Chapter 21. Advanced Cookie Management

In the previous chapter, you learned how to use cookies to authenticate webbots to access password-protected websites. This chapter further explores cookies and the challenges they present to webbot developers.

Cookies are small pieces of ASCII data that websites store on your computer. Without using cookies, websites cannot distinguish between new visitors and those that visit on a daily basis. Cookies add persistence, the ability to identify people who have previously visited the site, to an otherwise stateless environment. Through the magic of cookies, web designers can write scripts to recognize people’s preferences, shipping address, login status, and other personal information.

There are two types of cookies. Temporary cookies are stored in RAM and expire when the client closes his or her browser; permanent cookies live on the client’s hard drive and exist until they reach their expiration date (which may be so far into the future that they’ll outlive the computer they’re on). For example, consider the script in Example 21-1, which writes one temporary cookie and one permanent cookie that expires in one hour.

Example 21-1 shows the cookies’ names, values, and expiration dates, as required. Figure 21-1 and Figure 21-2 show how the cookies written by the script in Example 21-1 appear in the privacy settings of a browser. Go ahead and load the URL, http://www.WebbotsSpidersScreenScrapers.com/Listing_21_1.php, and check the cookie status for yourself.

Browsers and webservers exchange cookies in HTTP headers. When a browser requests a web page from a webserver, it looks to see if it has any cookies previously stored by that web page’s domain. If it finds any, it will send those cookies to the webserver in the HTTP header of the fetch request. When you execute the PHP/CURL command in Example 21-2, you can see the cookies as they appear in the returned header.

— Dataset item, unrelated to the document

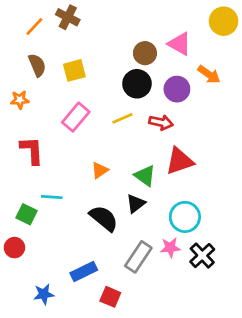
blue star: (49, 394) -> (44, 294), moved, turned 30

A browser will never modify a cookie unless it expires or unless the user erases it using the browser’s privacy settings. Servers, however, may write new information to cookies every time they deliver a web page. These new cookie values are then passed to the web browser in the HTTP header, along with the requested web page. According to the specification, a browser will only expose cookies to the domain that wrote them. Webbots, however, are not bound by these rules and can manipulate cookies as needed.